KL Divergence vs. Cross-Entropy in Practice#
Conceptual Overview#
In probabilistic modeling and machine learning, the discrepancy between a true data distribution \(P\) and a model distribution \(Q\) is commonly formalized using Kullback--Leibler (KL) divergence.
However, in practical training pipelines, cross-entropy is almost always used instead.
This section explains the mathematical relationship between these two quantities and clarifies why cross-entropy is preferred in practice.
KL Divergence#
The KL divergence from \(P\) to \(Q\) is defined as:
\(\mathrm{KL}(P \| Q) = \sum_x p(x)\,\log\frac{p(x)}{q(x)}\)
Key properties of KL divergence include:
\(\mathrm{KL}(P \| Q) \ge 0\)
\(\mathrm{KL}(P \| Q) = 0\) if and only if \(P = Q\)
It is not symmetric
Pointwise positive and negative deviations do not cancel out
Intuitively, KL divergence measures the expected extra information required when data generated from \(P\) is encoded using a model \(Q\).
Cross-Entropy#
The cross-entropy between distributions \(P\) and \(Q\) is defined as:
\(H(P, Q) = -\sum_x p(x)\,\log q(x)\)
Cross-entropy quantifies how well the model distribution \(Q\) assigns probability mass to outcomes that occur under the true distribution \(P\).
Fundamental Relationship#
KL divergence and cross-entropy are related through the identity:
\(\mathrm{KL}(P \| Q) = H(P, Q) - H(P)\)
where the entropy of the true distribution is: \(H(P) = -\sum_x p(x)\,\log p(x)\)
If \(P\) is fixed, then \(H(P)\) is constant with respect to \(Q\). Therefore, \(\arg\min_Q \mathrm{KL}(P \| Q) \;\equiv\; \arg\min_Q H(P, Q)\)
Thus, minimizing KL divergence is equivalent to minimizing cross-entropy.
Why Cross-Entropy Is Used in Practice#
The entropy \(H(P)\) is unknown. In real-world problems, the true distribution \(P\) is not accessible; only samples from it are available. As a result, \(H(P)\) cannot be computed.
Cross-entropy is directly estimable from data. Given samples \(\{x_i\}_{i=1}^N \sim P\), cross-entropy can be approximated as:
\(H(P, Q) \approx -\frac{1}{N}\sum_{i=1}^N \log q(x_i)\)
which is exactly the negative log-likelihood.

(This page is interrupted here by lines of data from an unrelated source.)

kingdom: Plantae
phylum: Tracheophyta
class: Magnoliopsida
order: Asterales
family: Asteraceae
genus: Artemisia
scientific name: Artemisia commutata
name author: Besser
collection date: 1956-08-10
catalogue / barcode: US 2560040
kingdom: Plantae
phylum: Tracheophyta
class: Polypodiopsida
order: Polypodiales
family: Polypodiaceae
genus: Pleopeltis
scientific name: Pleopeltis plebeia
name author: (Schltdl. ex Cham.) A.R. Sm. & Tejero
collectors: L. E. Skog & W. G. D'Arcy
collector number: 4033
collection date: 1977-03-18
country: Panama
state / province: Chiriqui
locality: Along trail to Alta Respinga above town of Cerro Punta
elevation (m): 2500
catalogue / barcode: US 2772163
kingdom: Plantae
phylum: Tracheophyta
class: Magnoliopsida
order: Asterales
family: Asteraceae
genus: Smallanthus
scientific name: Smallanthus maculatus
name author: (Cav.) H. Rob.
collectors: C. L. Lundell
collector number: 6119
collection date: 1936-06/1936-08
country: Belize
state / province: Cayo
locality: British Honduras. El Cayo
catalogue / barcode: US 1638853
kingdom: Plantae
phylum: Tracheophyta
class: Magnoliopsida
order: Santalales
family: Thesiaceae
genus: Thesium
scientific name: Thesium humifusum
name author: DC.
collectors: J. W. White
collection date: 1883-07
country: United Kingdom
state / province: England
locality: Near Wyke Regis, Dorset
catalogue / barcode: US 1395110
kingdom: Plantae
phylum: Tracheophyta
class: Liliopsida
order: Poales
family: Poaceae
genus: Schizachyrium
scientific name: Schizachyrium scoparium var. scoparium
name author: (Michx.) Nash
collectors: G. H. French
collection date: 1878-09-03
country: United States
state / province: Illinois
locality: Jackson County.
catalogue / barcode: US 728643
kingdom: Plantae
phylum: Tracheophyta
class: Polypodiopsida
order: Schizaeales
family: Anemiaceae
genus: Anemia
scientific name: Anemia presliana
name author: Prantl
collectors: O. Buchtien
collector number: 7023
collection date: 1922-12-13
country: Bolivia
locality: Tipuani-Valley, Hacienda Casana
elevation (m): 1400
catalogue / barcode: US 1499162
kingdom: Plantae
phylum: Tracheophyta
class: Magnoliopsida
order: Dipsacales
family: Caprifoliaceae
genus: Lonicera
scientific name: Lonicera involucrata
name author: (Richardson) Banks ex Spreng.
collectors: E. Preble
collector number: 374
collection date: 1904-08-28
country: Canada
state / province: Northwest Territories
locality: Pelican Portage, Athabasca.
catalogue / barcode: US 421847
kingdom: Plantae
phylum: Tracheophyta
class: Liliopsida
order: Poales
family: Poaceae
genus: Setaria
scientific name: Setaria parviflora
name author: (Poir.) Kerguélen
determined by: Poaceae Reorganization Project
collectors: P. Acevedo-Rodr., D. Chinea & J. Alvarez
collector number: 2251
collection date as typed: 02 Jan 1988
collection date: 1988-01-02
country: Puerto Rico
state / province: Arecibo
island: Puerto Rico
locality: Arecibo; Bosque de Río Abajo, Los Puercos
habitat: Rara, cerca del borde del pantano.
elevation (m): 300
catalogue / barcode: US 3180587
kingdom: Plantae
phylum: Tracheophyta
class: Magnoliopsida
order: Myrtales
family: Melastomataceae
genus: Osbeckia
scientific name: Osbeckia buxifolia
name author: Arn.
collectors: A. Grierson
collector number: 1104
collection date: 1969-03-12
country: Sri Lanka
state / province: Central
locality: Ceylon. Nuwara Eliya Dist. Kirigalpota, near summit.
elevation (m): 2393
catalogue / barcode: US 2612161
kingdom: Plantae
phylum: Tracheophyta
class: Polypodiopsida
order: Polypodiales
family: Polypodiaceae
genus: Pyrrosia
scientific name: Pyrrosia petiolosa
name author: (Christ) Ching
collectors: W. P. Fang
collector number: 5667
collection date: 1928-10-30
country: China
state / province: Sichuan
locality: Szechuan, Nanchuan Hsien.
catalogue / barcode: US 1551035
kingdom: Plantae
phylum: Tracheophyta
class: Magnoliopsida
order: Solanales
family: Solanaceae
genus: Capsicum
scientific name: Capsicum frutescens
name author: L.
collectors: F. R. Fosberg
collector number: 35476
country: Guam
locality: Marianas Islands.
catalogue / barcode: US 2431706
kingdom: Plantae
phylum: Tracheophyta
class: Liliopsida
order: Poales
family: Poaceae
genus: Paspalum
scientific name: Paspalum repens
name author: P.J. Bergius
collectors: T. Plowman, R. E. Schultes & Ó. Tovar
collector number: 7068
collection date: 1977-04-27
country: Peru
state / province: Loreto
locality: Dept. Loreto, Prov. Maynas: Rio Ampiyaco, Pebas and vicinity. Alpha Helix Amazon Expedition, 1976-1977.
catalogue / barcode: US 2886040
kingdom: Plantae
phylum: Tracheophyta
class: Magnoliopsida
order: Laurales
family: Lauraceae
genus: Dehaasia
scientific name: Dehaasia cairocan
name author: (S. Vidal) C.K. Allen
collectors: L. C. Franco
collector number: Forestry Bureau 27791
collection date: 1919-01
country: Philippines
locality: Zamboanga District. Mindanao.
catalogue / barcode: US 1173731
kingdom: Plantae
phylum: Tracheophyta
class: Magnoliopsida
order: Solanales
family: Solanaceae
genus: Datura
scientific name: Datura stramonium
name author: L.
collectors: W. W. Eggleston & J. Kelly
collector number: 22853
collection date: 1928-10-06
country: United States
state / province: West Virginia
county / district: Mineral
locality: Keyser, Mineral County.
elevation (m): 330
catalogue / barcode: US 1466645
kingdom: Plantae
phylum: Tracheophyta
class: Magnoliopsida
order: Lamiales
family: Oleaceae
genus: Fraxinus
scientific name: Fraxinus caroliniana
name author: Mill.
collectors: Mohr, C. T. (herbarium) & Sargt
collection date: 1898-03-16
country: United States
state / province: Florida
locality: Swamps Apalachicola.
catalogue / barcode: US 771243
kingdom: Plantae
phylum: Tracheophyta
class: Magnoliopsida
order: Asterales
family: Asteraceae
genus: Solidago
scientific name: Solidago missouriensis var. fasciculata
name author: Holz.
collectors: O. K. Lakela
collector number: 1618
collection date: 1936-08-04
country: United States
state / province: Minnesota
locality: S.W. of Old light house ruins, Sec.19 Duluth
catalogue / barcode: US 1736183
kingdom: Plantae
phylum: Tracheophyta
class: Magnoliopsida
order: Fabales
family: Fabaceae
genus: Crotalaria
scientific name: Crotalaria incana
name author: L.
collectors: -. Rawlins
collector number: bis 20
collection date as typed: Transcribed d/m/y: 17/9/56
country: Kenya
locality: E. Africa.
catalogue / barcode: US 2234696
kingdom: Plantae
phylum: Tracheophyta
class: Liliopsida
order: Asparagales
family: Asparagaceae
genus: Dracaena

Efficient and stable optimization. Modern deep learning frameworks implement numerically stable versions of cross-entropy, leading to well-behaved gradients and reliable convergence.
Clear statistical interpretation. Minimizing cross-entropy is equivalent to maximum likelihood estimation, providing a strong statistical foundation.
Special Case: One-Hot Labels#
In classification tasks with one-hot encoded true labels, the entropy of the true distribution is: \(H(P) = 0\)
Consequently, \(\mathrm{KL}(P \| Q) = H(P, Q)\)
In this common setting, KL divergence and cross-entropy are numerically identical, although cross-entropy remains the preferred formulation.
Summary#
KL divergence is the fundamental information-theoretic measure of discrepancy between probability distributions.
Cross-entropy differs from KL divergence only by the constant \(H(P)\).
Since this constant is unknown and irrelevant for optimization, it is omitted in practice.
As a result, minimizing cross-entropy is equivalent to minimizing KL divergence, while remaining simpler, computable, and statistically interpretable.